Il lui dit : « Pardon, mon Seigneur ! Avec quoi sauverai-je Israël ? Voici, mon millier est le plus pauvre en Manassé, et moi, je suis le plus jeune dans la maison de mon père. »
Le SEIGNEUR lui dit : « Parce que je serai avec toi, tu frapperas Madian comme un seul homme. »
Gédéon lui répondit : « Si j’ai trouvé grâce à tes yeux, donne-moi un signe que c’est bien toi qui me parles.
Ne bouge pas d’ici, je t’en prie, jusqu’à ce que je revienne vers toi, que je fasse sortir mon offrande et que je la pose devant toi. » Il dit : « Moi, je resterai jusqu’à ton retour. »
Gédéon entra, prépara un chevreau et, avec une mesure de farine, des pains sans levain. Il mit la viande dans un panier, le bouillon dans un pot, les apporta sous le térébinthe et les présenta.
Le messager de Dieu lui dit : « Prends la viande et les pains sans levain, dépose-les sur ce rocher et verse le bouillon. » Gédéon fit ainsi.
Le messager du SEIGNEUR étendit le bout du bâton qu’il avait à la main et toucha la viande et les pains sans levain. Le feu monta du rocher et consuma la viande et les pains ; puis le messager du SEIGNEUR disparut de ses yeux.
Gédéon comprit alors que c’était le messager du SEIGNEUR. Il dit : « Ah ! Seigneur DIEU ! J’ai donc vu le messager du SEIGNEUR face à face ! »
Mais le SEIGNEUR lui dit : « Paix à toi ! Ne crains pas, tu ne mourras pas. »
Gédéon bâtit là un autel au SEIGNEUR et l’appela « YHWH-Shalom — le SEIGNEUR est Paix ». Jusqu’à ce jour il est encore à Ophra des Abiézérites.
Cette nuit-là, le SEIGNEUR lui dit : « Prends le taureau de ton père, le second taureau âgé de sept ans ; démolis l’autel de Baal qui appartient à ton père et coupe le poteau d’Ashéra qui se trouve auprès de lui.
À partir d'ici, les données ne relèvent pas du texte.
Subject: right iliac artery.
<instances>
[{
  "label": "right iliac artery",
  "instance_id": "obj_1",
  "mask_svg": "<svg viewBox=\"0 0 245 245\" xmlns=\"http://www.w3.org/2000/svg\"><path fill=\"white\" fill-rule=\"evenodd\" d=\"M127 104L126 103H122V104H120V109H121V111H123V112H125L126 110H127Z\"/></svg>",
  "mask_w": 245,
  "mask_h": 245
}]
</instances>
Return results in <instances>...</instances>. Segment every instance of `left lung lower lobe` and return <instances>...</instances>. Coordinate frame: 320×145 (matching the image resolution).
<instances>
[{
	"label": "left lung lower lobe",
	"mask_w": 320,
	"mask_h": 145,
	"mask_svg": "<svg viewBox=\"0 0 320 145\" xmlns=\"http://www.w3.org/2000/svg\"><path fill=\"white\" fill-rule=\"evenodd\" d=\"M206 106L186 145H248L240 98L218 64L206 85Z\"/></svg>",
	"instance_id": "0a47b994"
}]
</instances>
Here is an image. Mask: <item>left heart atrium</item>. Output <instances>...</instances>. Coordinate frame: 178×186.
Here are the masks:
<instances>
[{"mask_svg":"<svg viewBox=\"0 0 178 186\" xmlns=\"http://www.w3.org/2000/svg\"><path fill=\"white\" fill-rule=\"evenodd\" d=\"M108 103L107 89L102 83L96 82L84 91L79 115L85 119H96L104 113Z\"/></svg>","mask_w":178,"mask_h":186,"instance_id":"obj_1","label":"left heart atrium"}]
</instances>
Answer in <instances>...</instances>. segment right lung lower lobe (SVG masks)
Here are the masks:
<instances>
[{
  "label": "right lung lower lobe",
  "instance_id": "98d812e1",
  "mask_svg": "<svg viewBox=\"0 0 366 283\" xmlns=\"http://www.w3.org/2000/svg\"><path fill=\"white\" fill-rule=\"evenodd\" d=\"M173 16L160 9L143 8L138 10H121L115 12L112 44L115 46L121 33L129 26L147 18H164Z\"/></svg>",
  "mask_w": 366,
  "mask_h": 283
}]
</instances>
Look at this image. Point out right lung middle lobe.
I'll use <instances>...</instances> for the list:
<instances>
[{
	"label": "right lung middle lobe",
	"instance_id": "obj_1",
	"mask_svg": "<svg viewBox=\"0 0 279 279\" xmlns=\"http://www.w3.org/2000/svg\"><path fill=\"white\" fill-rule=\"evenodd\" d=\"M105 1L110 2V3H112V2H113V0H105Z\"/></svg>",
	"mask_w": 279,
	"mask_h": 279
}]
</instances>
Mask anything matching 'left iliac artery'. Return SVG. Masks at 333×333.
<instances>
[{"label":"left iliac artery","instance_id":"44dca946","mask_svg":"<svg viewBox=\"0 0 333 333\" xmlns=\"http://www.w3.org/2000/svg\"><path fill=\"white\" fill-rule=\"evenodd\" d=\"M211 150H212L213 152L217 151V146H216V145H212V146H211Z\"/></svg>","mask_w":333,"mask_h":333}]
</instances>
Puis bâtis, au sommet de cette hauteur, un autel au SEIGNEUR, ton Dieu, avec les pierres disposées comme il convient. Prends le second taureau et offre-le en holocauste avec le bois du poteau d’Ashéra que tu auras coupé.
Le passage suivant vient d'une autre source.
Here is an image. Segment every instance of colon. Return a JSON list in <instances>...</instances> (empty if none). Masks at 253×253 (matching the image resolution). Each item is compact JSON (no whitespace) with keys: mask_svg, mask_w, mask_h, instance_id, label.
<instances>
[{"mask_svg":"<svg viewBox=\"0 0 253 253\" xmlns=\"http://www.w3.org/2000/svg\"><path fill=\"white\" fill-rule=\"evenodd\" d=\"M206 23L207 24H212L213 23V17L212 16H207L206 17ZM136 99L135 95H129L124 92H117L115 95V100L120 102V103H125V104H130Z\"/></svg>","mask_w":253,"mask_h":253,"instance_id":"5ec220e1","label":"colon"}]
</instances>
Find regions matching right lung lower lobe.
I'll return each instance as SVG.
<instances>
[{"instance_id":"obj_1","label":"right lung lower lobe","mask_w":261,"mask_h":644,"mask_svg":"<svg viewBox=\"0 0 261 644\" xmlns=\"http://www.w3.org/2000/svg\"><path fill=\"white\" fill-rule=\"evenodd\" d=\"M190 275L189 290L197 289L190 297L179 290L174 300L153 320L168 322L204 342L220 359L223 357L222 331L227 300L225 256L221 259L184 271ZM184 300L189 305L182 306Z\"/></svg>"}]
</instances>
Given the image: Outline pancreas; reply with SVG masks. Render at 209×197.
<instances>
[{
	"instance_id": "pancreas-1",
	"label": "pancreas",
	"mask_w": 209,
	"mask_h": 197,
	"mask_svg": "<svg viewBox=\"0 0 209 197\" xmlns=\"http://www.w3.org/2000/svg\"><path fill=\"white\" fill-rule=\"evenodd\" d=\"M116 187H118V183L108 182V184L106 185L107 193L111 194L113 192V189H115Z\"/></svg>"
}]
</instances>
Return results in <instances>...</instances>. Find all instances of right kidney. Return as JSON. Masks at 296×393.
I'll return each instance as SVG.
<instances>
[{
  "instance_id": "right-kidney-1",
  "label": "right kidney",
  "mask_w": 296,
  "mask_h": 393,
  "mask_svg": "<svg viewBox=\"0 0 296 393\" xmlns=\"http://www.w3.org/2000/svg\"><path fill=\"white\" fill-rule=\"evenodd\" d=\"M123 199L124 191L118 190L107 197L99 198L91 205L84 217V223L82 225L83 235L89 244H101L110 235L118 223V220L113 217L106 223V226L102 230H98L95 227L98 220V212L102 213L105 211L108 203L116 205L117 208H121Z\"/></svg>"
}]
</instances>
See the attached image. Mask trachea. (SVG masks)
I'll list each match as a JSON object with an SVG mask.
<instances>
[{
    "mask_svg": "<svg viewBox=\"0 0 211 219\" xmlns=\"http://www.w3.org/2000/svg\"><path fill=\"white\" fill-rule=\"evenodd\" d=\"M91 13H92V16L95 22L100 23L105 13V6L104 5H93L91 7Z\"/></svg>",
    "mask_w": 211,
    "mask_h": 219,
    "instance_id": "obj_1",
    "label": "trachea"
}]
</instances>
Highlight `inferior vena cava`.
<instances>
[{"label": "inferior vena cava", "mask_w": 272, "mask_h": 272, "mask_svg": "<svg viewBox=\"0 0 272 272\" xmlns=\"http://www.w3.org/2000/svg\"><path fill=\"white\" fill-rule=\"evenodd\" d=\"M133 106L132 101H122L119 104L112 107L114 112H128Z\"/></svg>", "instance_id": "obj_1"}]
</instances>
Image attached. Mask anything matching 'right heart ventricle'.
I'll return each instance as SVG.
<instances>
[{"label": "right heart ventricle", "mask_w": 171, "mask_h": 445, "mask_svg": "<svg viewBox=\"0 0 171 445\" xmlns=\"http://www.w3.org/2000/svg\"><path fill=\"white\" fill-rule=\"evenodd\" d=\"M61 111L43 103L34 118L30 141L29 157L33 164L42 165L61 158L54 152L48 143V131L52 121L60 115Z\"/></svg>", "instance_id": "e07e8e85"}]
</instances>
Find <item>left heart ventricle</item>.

Gédéon prit dix de ses serviteurs et fit ce que le SEIGNEUR lui avait dit. Mais comme il craignait la maison de son père et les hommes de la ville, il ne le fit pas de jour ; il le fit de nuit.
Au matin, les hommes de la ville découvrirent que l’autel de Baal avait été démoli, que le poteau d’Ashéra qui se trouvait auprès de lui avait été coupé, et que le second taureau avait été offert sur l’autel nouvellement bâti.
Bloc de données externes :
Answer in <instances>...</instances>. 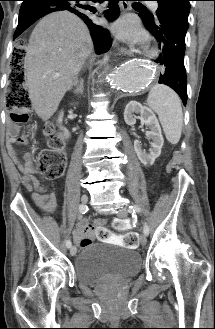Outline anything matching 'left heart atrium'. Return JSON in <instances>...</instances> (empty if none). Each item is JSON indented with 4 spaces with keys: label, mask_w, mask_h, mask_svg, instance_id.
<instances>
[{
    "label": "left heart atrium",
    "mask_w": 215,
    "mask_h": 329,
    "mask_svg": "<svg viewBox=\"0 0 215 329\" xmlns=\"http://www.w3.org/2000/svg\"><path fill=\"white\" fill-rule=\"evenodd\" d=\"M113 31L122 40L142 44L147 37L133 16H125L113 24Z\"/></svg>",
    "instance_id": "left-heart-atrium-1"
}]
</instances>
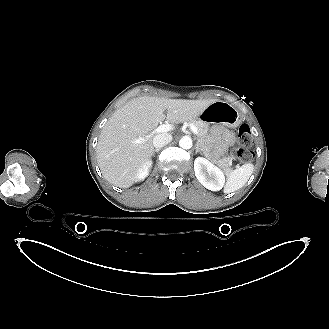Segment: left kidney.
Masks as SVG:
<instances>
[{
	"label": "left kidney",
	"mask_w": 329,
	"mask_h": 329,
	"mask_svg": "<svg viewBox=\"0 0 329 329\" xmlns=\"http://www.w3.org/2000/svg\"><path fill=\"white\" fill-rule=\"evenodd\" d=\"M195 176L198 181L211 191H219L225 184L224 172L209 160L198 157L194 161Z\"/></svg>",
	"instance_id": "1"
}]
</instances>
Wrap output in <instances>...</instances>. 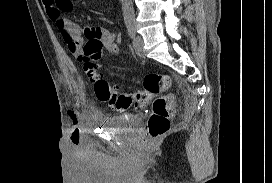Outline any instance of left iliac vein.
Listing matches in <instances>:
<instances>
[{
  "instance_id": "1",
  "label": "left iliac vein",
  "mask_w": 272,
  "mask_h": 183,
  "mask_svg": "<svg viewBox=\"0 0 272 183\" xmlns=\"http://www.w3.org/2000/svg\"><path fill=\"white\" fill-rule=\"evenodd\" d=\"M143 45H144V42H143L142 37L135 36L133 39V47H134V50L136 51V53L141 57H143Z\"/></svg>"
}]
</instances>
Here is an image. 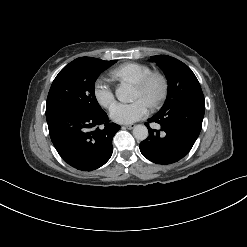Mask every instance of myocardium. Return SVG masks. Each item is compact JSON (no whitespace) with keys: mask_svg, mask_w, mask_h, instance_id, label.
Masks as SVG:
<instances>
[{"mask_svg":"<svg viewBox=\"0 0 247 247\" xmlns=\"http://www.w3.org/2000/svg\"><path fill=\"white\" fill-rule=\"evenodd\" d=\"M135 84L144 95L149 97L151 107H157L164 101L169 86L166 76L160 72H151ZM155 84L158 85L157 90H154Z\"/></svg>","mask_w":247,"mask_h":247,"instance_id":"1","label":"myocardium"}]
</instances>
Ils se demandèrent les uns aux autres : « Qui a fait cela ? » Après avoir cherché et interrogé, ils dirent : « C’est Gédéon, fils de Joas, qui l’a fait. »
Les hommes de la ville dirent à Joas : « Fais sortir ton fils ; il doit mourir, car il a démoli l’autel de Baal et coupé le poteau d’Ashéra qui se trouvait auprès de lui. »
Joas dit à tous ceux qui se tenaient contre lui : « Est-ce vous qui plaiderez pour Baal ? Est-ce vous qui le sauverez ? Celui qui plaide pour lui sera mis à mort d’ici au matin. S’il est Dieu, qu’il plaide pour lui-même, puisque quelqu’un a démoli son autel ! »
Et ce jour-là il l’appela Yerubbaal, disant : « Que Baal plaide contre lui, puisqu’il a démoli son autel. »
Tout Madian, Amalec et les fils de l’Orient se rassemblèrent, traversèrent le Jourdain et campèrent dans la vallée de Yizréel.
L’Esprit du SEIGNEUR revêtit Gédéon ; il sonna de la trompe, et Abiézer fut convoqué derrière lui.
Il envoya des messagers dans tout Manassé, qui fut lui aussi convoqué derrière lui. Il envoya aussi des messagers à Asher, Zabulon et Nephtali, et ils montèrent à leur rencontre.
Gédéon dit à Dieu : « Si tu veux sauver Israël par ma main, comme tu l’as dit,
Voici, je place une toison de laine sur l’aire. Si la rosée est sur la toison seule et que tout le sol reste sec, je saurai que tu sauveras Israël par ma main, comme tu l’as dit. »
Et il en fut ainsi. Le lendemain, il se leva de bonne heure, pressa la toison et en exprima assez de rosée pour remplir une coupe d’eau.
Gédéon dit encore à Dieu : « Que ta colère ne s’enflamme pas contre moi ! Je ne parlerai plus qu’une fois. Permets-moi encore une seule épreuve avec la toison : que la toison seule soit sèche et que la rosée couvre tout le sol. »
Cette nuit-là, Dieu fit ainsi : la toison seule resta sèche, tandis que la rosée couvrait tout le sol.